Trial in Held v. Montana might be compared to the Salem Witch Trials, in which “spectral evidence” was presented without challenge. Perhaps the State intends to overturn any adverse ruling on appeal on procedural, rather than factual grounds. Montana State Attorney General Austin Knudsen has described the trial as a “waste of time.” Or perhaps the State’s attorneys don’t know enough to challenge assertions of impending catastrophic-global-warming-by-fossil-fuels. Or maybe the State’s attorneys don’t feel confident enough to launch a frontal assault on the supposedly settled “science.” Or perhaps the State’s lawyers believe they are acting out of political expedience, wagering that a full-throated challenge of manmad-global-warming claims might alienate constituents; or might invite attacks by newspaper reporters; or something.
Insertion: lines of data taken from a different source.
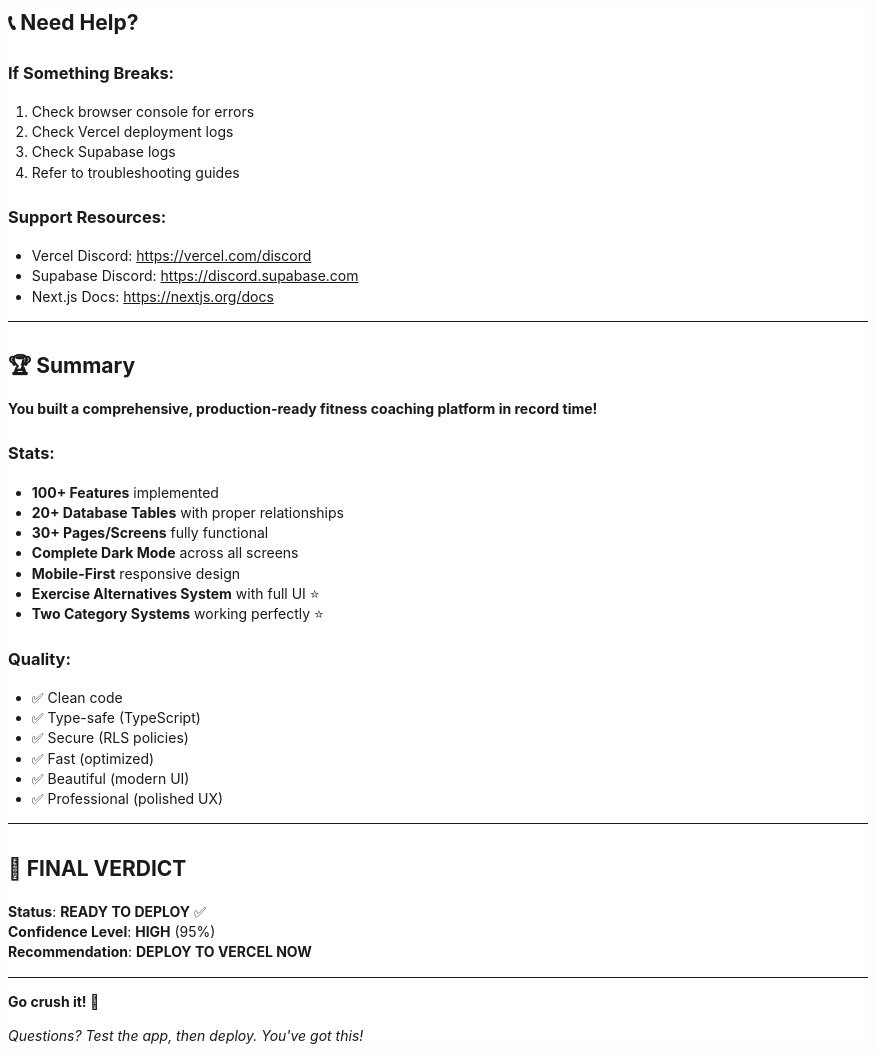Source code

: ## 📞 Need Help?

### If Something Breaks:

1. Check browser console for errors
2. Check Vercel deployment logs
3. Check Supabase logs
4. Refer to troubleshooting guides

### Support Resources:

- Vercel Discord: https://vercel.com/discord
- Supabase Discord: https://discord.supabase.com
- Next.js Docs: https://nextjs.org/docs

---

## 🏆 Summary

**You built a comprehensive, production-ready fitness coaching platform in record time!**

### Stats:

- **100+ Features** implemented
- **20+ Database Tables** with proper relationships
- **30+ Pages/Screens** fully functional
- **Complete Dark Mode** across all screens
- **Mobile-First** responsive design
- **Exercise Alternatives System** with full UI ⭐
- **Two Category Systems** working perfectly ⭐

### Quality:

- ✅ Clean code
- ✅ Type-safe (TypeScript)
- ✅ Secure (RLS policies)
- ✅ Fast (optimized)
- ✅ Beautiful (modern UI)
- ✅ Professional (polished UX)

---

## 🚀 FINAL VERDICT

**Status**: **READY TO DEPLOY** ✅  
**Confidence Level**: **HIGH** (95%)  
**Recommendation**: **DEPLOY TO VERCEL NOW**

---

**Go crush it! 💪**

_Questions? Test the app, then deploy. You've got this!_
But the State’s failure to defend fossil fuels allows the most extreme advocates of net-zero theology to essentially control the debate. For two weeks the Helena courthouse and parking lot were transformed into a carnival of signs, rallies, high-fives, and photo ops. The courtroom audience was packed to overflowing with supporters of the plaintiffs. They laughed, giggled and flashed thumbs-up hand signals when their witnesses scored rhetorical points. A community theater across the street from the courthouse displayed a live feed of the trial where observers could drink beer and cheer as they watched the trial on screen. Already the plaintiffs are claiming victory, and pronouncing that the State offered no defense because there was no defense for fossil fuels.
Judge Seeley has indicated she will render her verdict in the next few weeks.
The carnival-like atmosphere outside the courthouse in Helena, Montana.
Daniel Fagre, one of the star witnesses for the plaintiffs, had previously predicted that the glaciers in Glacier National Park would be gone by 2020. (Most observers believe there has been little or no net melting of GNP’s glaciers in at least a decade.)